(TRY IT) Filter the material below down to the lines with the word "Wenn" and give those lines.

--- INFORMATION ---

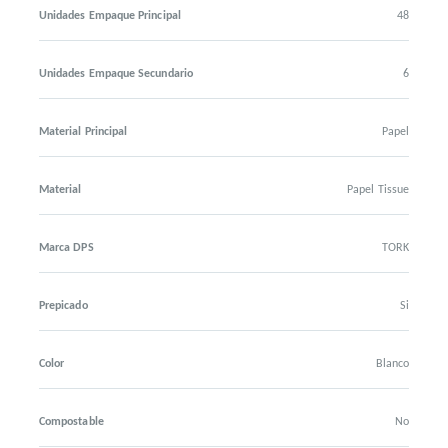
Unidades Empaque Principal
48
Unidades Empaque Secundario
6
Material Principal
Papel
Material
Papel Tissue
Marca DPS
TORK
Prepicado
Si
Color
Blanco
Compostable
No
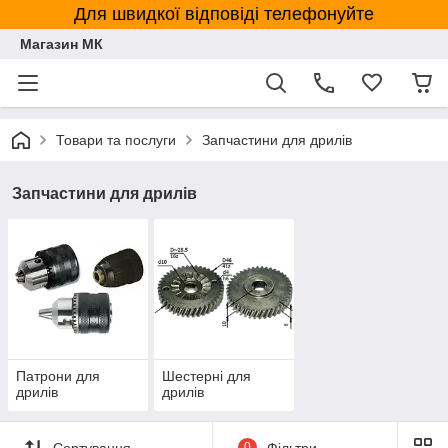
Для швидкої відповіді телефонуйте
Магазин МК
Товари та послуги
Запчастини для дрилів
Запчастини для дрилів
Патрони для
Шестерні для
дрилів
дрилів
Сортування
0
Фільтри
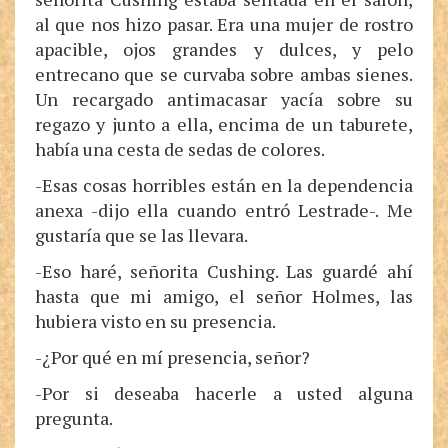
al que nos hizo pasar. Era una mujer de rostro
apacible, ojos grandes y dulces, y pelo
entrecano que se curvaba sobre ambas sienes.
Un recargado antimacasar yacía sobre su
regazo y junto a ella, encima de un taburete,
había una cesta de sedas de colores.
-Esas cosas horribles están en la dependencia
anexa -dijo ella cuando entró Lestrade-. Me
gustaría que se las llevara.
-Eso haré, señorita Cushing. Las guardé ahí
hasta que mi amigo, el señor Holmes, las
hubiera visto en su presencia.
-¿Por qué en mí presencia, señor?
-Por si deseaba hacerle a usted alguna
pregunta.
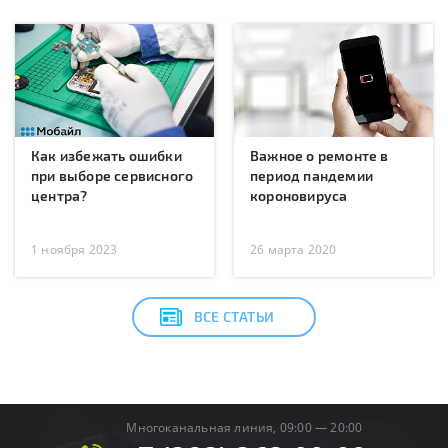
Как избежать ошибки
Важное о ремонте в
при выборе сервисного
период пандемии
центра?
короновируса
1 ноября 2023
26 марта 2020
ВСЕ СТАТЬИ
Многоканальная линия, 09:00 — 20:00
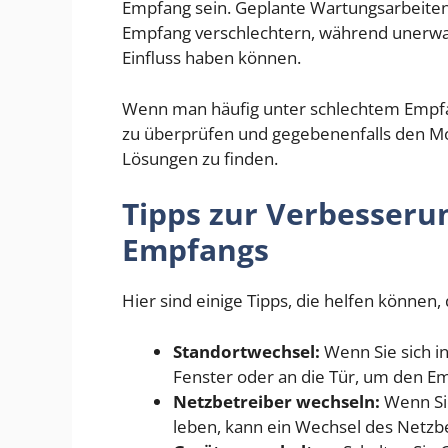
Empfang sein. Geplante Wartungsarbeite
Empfang verschlechtern, während unerwar
Einfluss haben können.
Wenn man häufig unter schlechtem Empfang
zu überprüfen und gegebenenfalls den Mo
Lösungen zu finden.
Tipps zur Verbesseru
Empfangs
Hier sind einige Tipps, die helfen können
Standortwechsel:
Wenn Sie sich i
Fenster oder an die Tür, um den E
Netzbetreiber wechseln:
Wenn Sie
leben, kann ein Wechsel des Netzbe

---

(EXPECTED OUTPUT)
Wenn man häufig unter schlechtem Empfang
Wenn Sie sich i
Wenn Sie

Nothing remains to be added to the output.